I immediately replied, as did other people. At first there was surprise: “You’re joking here, right?” ... I asked questions, hoping to show I was hearing Jen’s pain, but also trying to figure out if she was in real danger.
Turns out she was. “2 months worth of Xanax should be painless.” Yes, that’s likely fatal, if done right. The more Jen said, though it wasn’t much, the more this sounded to me like a real plan. She had picked the day on purpose (it was symbolic of a relative’s mistreatment of her and designed to send a message) and been planning for it. She had called people close to her — and been rebuffed by them all — to tell them what she was going to do.
I got very scared. And then she just stopped replying to us.
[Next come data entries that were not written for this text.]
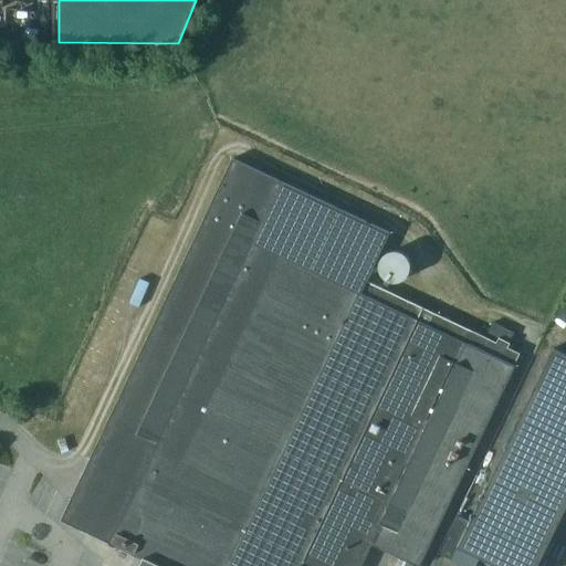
[(114,547),(142,561),(138,565),(301,565),(303,563),(310,565),(360,565),(371,545),(406,562),(404,565),(419,565),(515,366),(514,365),(520,354),(507,347),(509,343),(514,333),(493,322),(488,333),(498,338),(496,343),(366,281),(389,232),(232,158),(61,521),(108,543),(107,544),(114,547)]
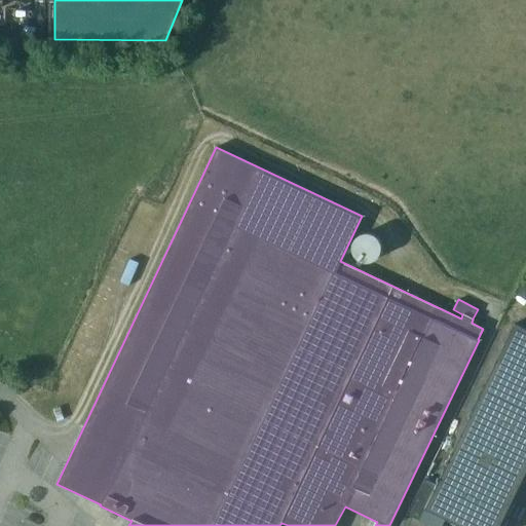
[(370,233),(366,233),(363,234),(360,235),(357,237),(354,239),(352,242),(351,247),(352,250),(352,254),(354,257),(357,259),(360,261),(364,262),(367,262),(371,262),(374,260),(377,258),(379,255),(380,252),(380,248),(380,245),(378,241),(376,238),(373,235),(370,233)]
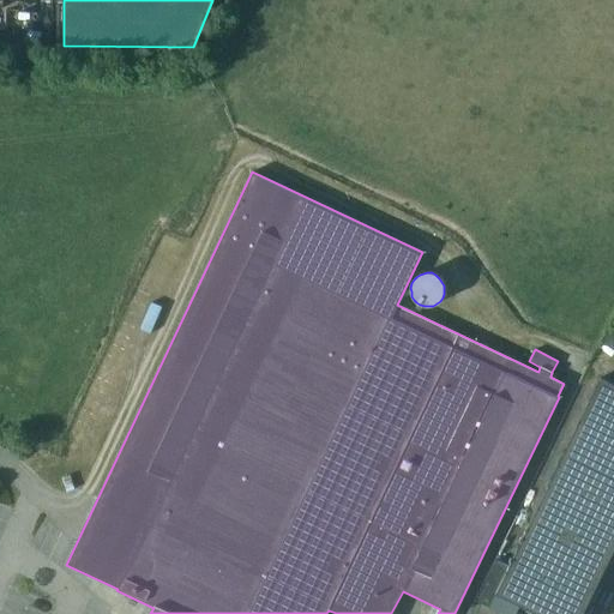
[(498,595),(539,613),(582,613),(613,547),(613,385),(600,379),(511,566),(498,595)]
I had to act.
So when a Facebook friend posted a serious threat of suicide recently, I tried to help. Sadly, because this person was an “online” friend only, I didn’t have much information to work with. I searched the Web and finally found a full name and birthdate, and I had to hope that would be enough for local police. The friend was no longer online, and I was worried. (You can read my full story about the suicide attempt, "The Strength of Virtual Friendship", at my blog.)
But I thought maybe Facebook would be able to help. Maybe there was more information posted on this person’s account, an physical address or an IP or MAC address that could help with a location. I sent them what I knew and asked for help.
The next day, here’s what Facebook sent me (you can also find this by searching for “suicide” at their Help Center):
If you encounter a direct threat of suicide on Facebook, please immediately notify law enforcement or an organization that helps those at risk. For reports in the United States, we recommend that you contact the National Suicide Prevention Lifeline, a 24/7 hotline, at 1-800-273-TALK (8255). If possible, you should also encourage the user who posted the content to contact National Suicide Prevention Lifeline as well.
If you need to report suicidal content on Facebook in the future, please use the link below.
We will then review the information and take the appropriate action. Please rest assured that these reports are kept confidential. Finally, remember that you should contact the authorities if you feel someone you know may be in danger.
It took them until the next day? To be fair, I had not sent it to the link they provided (in my panic, I didn’t find it because I was searching for “friend suicide” and their search engine couldn’t find it using both terms), so maybe they would have responded faster if I had used the correct form.
But I wanted to know more. Would they help? When a different friend had talked to the police, they told her they couldn’t ask Facebook for help without a warrant. Is that true? Isn’t probable cause enough?
I expect that Facebook SHOULD help. After all, they’re people, right? And we all know they share all sorts of stuff that people don’t want them to share — posting a message to the News Feed everytime you make a comment to a friend, or “Like” something, or join a Group. Many people don’t want that stuff shared, but Facebook does it, anyway.
And they use ALL of our personal information, everything we post to everyone, to make money off of us by showing us ads. Privacy isn’t a concern when it comes to making money and creating Facebook traffic. So it shouldn’t be a concern when someone’s life is in danger, right?
So I asked Facebook directly. If I used their suicide reporting form, would they be able to help? After all, the message said they would “take the appropriate action.” What would they do? Here’s what they sent back:
Unfortunately, we cannot take any action on or release any information regarding a user’s account until we receive correspondence from the account holder. Sorry for any inconvenience this security policy may cause.
Wow. So not only will Facebook NOT help your friend if they’re dying, but a person dying is an “inconvenience”? Really? An “inconvenience”?
Why did they first say they would “take the appropriate action,” and then say “we cannot take any action”?